By FRED W. WRIGHT Jr.
© St. Petersburg Times, published July 2, 2001
NEW POSITION: General manager, Maggiano's Little Italy, Tampa.
PREVIOUS POSITION: General manager, Maggiano's Little Italy, Costa Mesa, Calif.
After scouring flea markets and antique stores throughout the Tampa Bay area, George Ogorek was ready to open his restaurant.
As general manager of Maggiano's Little Italy, which opened its first Florida restaurant last week at WestShore Plaza, Ogorek has been in town since November, overseeing construction and filling the restaurant with memorabilia, old photos and antiques.
Ogorek said he had a five-figure budget to find and buy hundreds of vintage photographs and antiques that line the walls of his 250-seat restaurant. This quest took Ogorek and his wife, Debbie, as far away as Land O'Lakes and Plant City.
"Every Maggiano's is a little bit different," Ogorek said, "handcrafted to the general manager's feel of the restaurant. It was like furnishing a really big house. It was a lot of fun, a lot of hard work."

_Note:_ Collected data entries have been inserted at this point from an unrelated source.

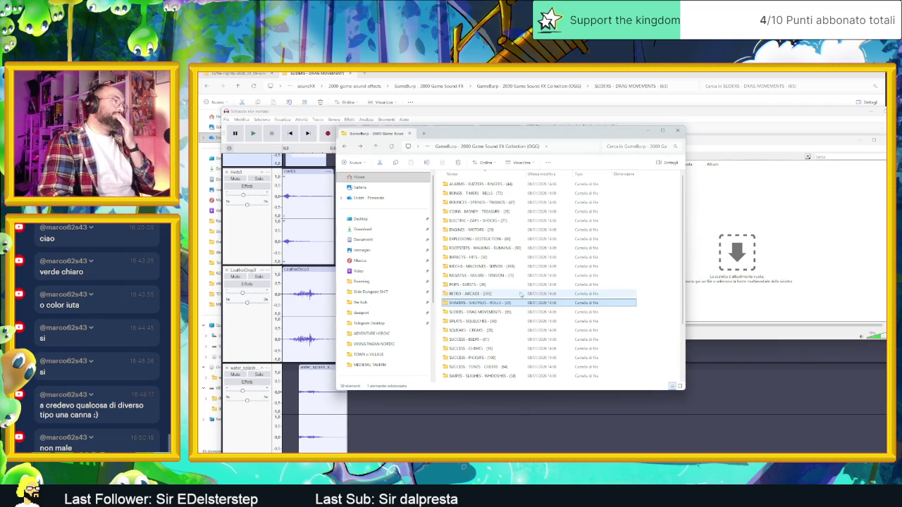
click(501, 322)
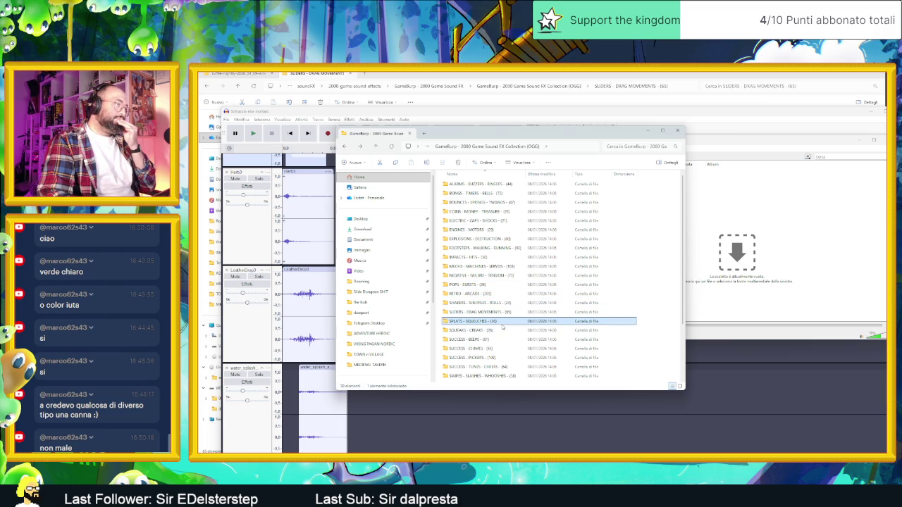
click(516, 357)
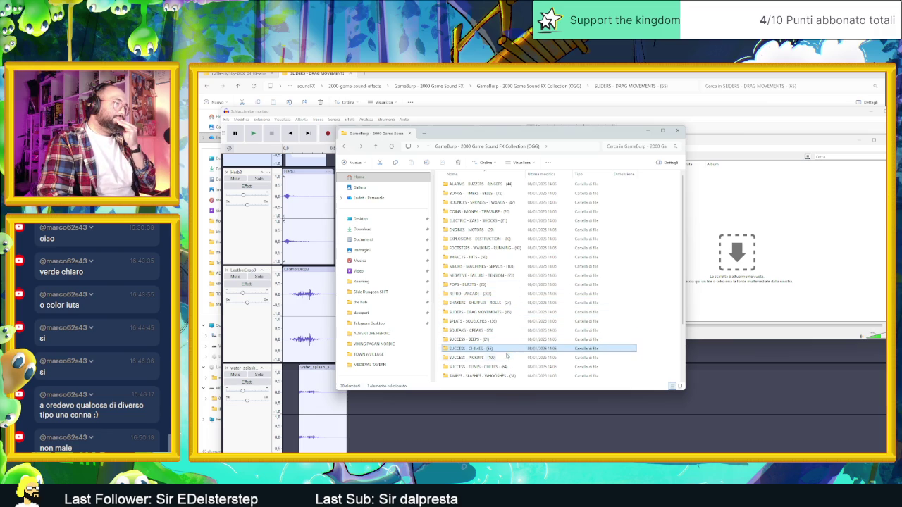
scroll(518, 352, down, 3)
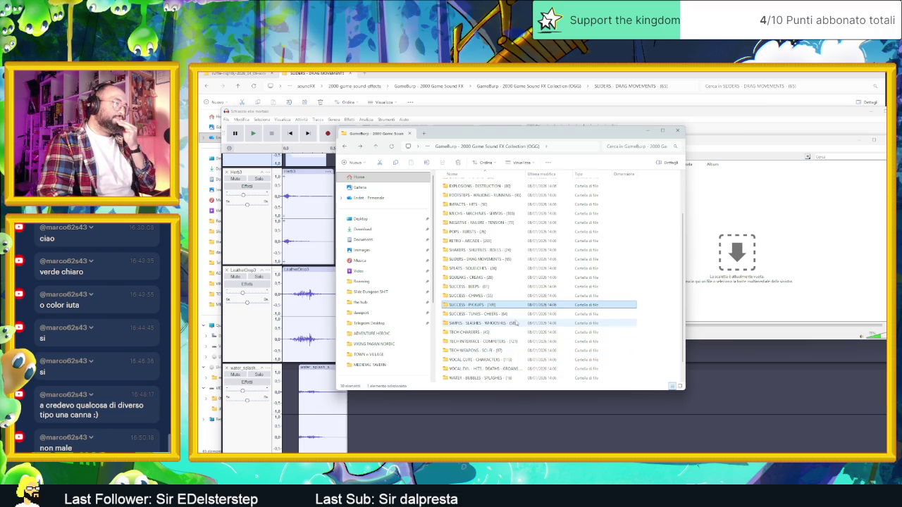
Browse the category folders, open BONGS - TIMERS - BELLS and select all its sounds.
click(508, 299)
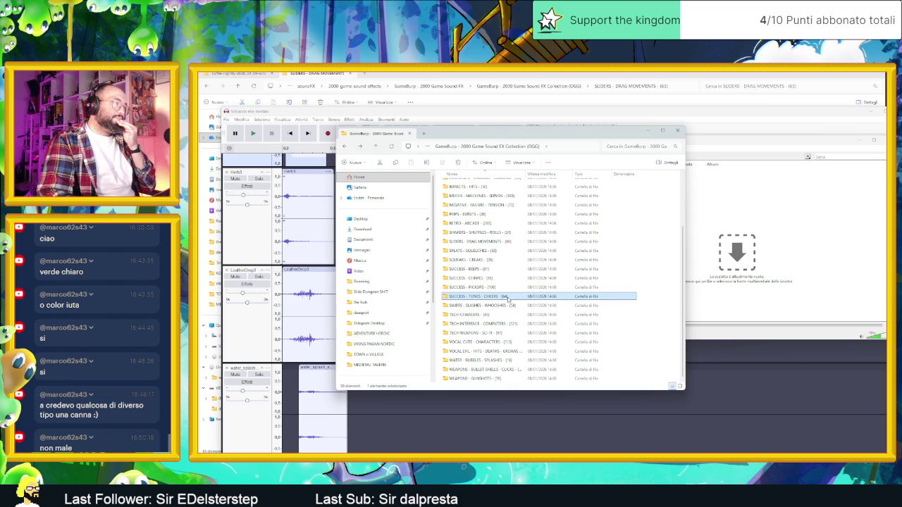
click(522, 305)
click(520, 315)
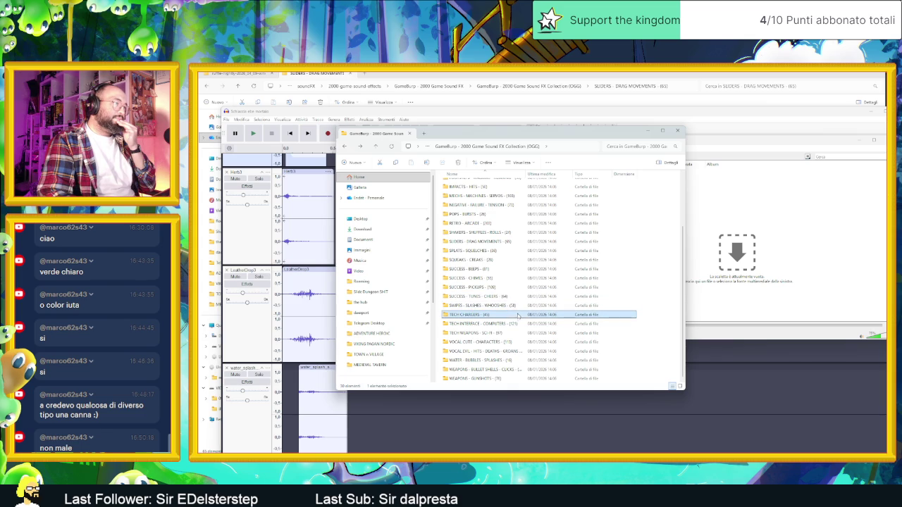
click(532, 324)
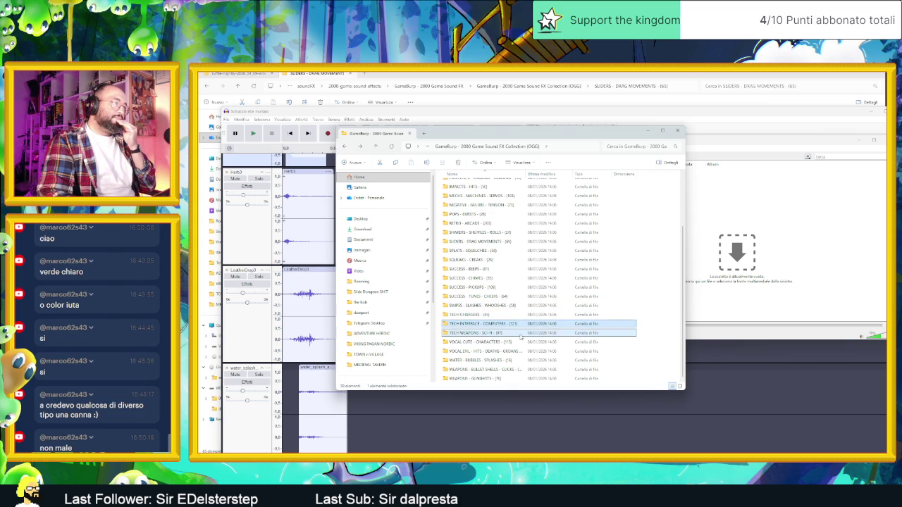
click(531, 333)
click(531, 342)
click(533, 351)
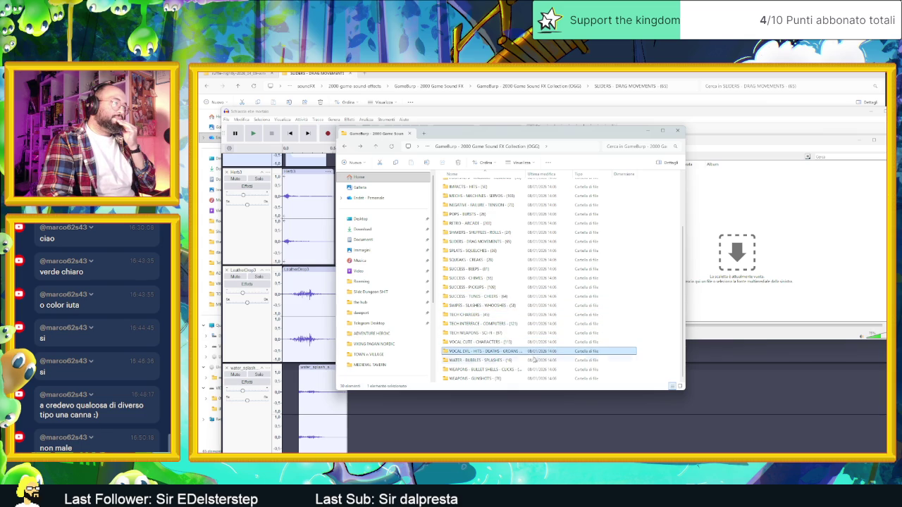
click(533, 360)
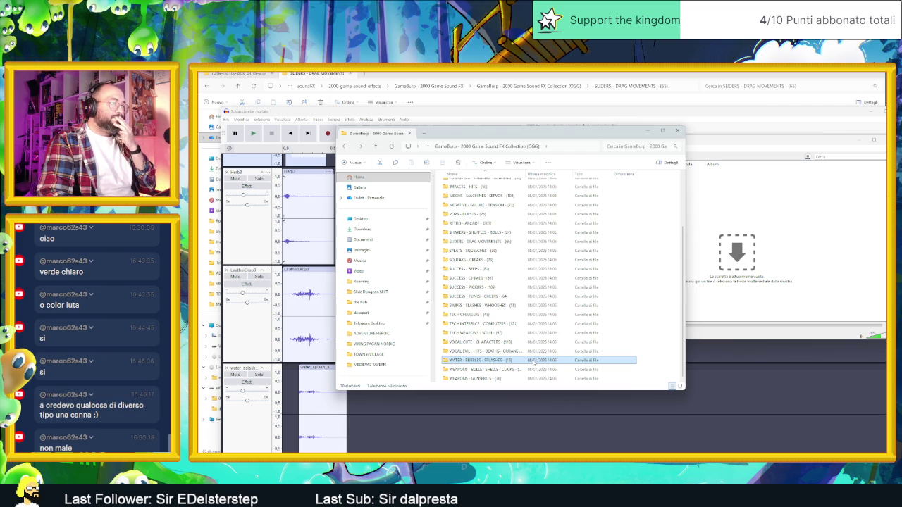
scroll(532, 335, up, 3)
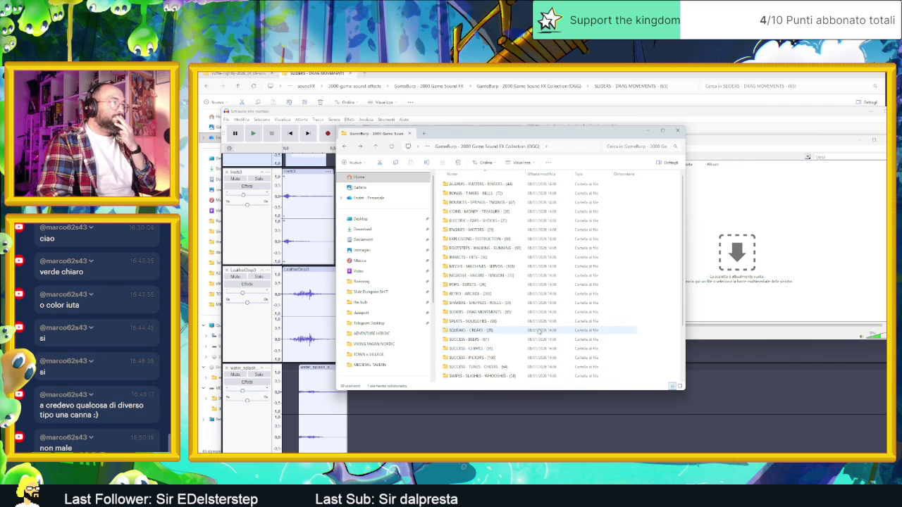
double_click(518, 193)
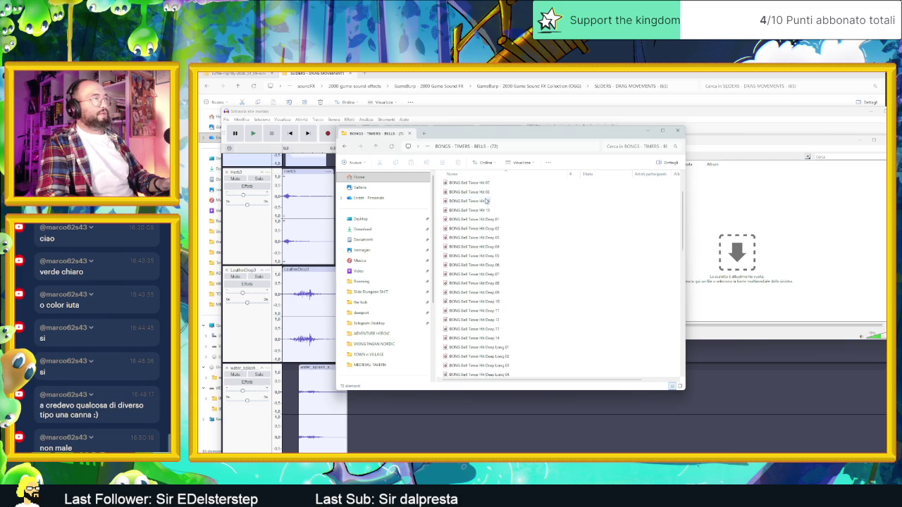
key(ctrl+a)
Add the bell sounds to VLC's playlist and audition BONG Bell Timer Hit 04 and 08.
mouse_move(488, 203)
mouse_down()
mouse_move(782, 240)
mouse_move(775, 243)
mouse_up()
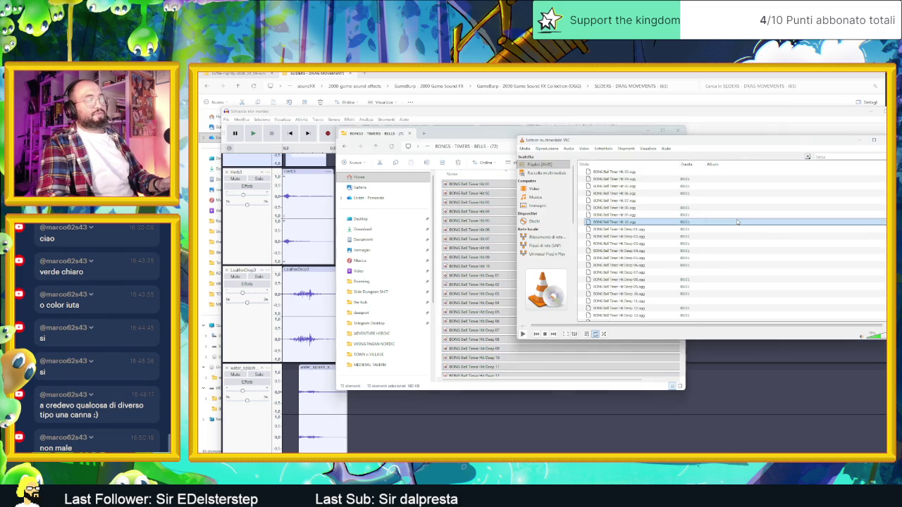
double_click(661, 179)
click(655, 208)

Reminiscent of the pre-World War II "Little Italy" restaurants of New York City, Maggiano's specializes in Southern Italian cuisine. Maggiano's began as part of Chicago's Lettuce Entertain You Enterprises Inc. and is owned by Brinker International of Dallas.
Ogorek started his career in the restaurant business at 18. As a Chicago native, he worked as manager of a busy pizza parlor. He graduated from Purdue University with a bachelor's degree in restaurant hospitality and went to work at Ruby Tuesday's in Chicago in 1993. Two years later, he became general manager of Maggiano's in Oak Brook, Ill., and later transferred to Costa Mesa, Calif. Now, at 30, he is general manager of the first of the chain's operations in Florida.
"My father said I was always good with people and had personality," Ogorek said. "He said this was the route to travel. I didn't like sitting behind the desk. I tried it and I loved it."
Ogorek, who played backup quarterback as a walk-on at Purdue, said he likes the hospitality industry because it allows him to be "a part of something so important to (the customer) -- Mother's Day, Father's Day, birthdays, anniversaries."
"Making those days special for people is what brings me in every day, being with the public, being able to put a smile on a person's face," he said.
Potentially, there could be a lot of smiles at Maggiano's: In addition to 250 interior seats, the restaurant can accommodate 300 banquet seats and another 100 people on the patio.
Ogorek said the adjustment from Costa Mesa to Tampa has gone fairly well. "It's a big city with a small-town feeling," he said. "Everybody knows everybody."
Ogorek is married and has two children. In his spare time, he plays on the Maggiano's softball team and plays golf, although he says he's been so busy getting the restaurant open that "my clubs have dust on them."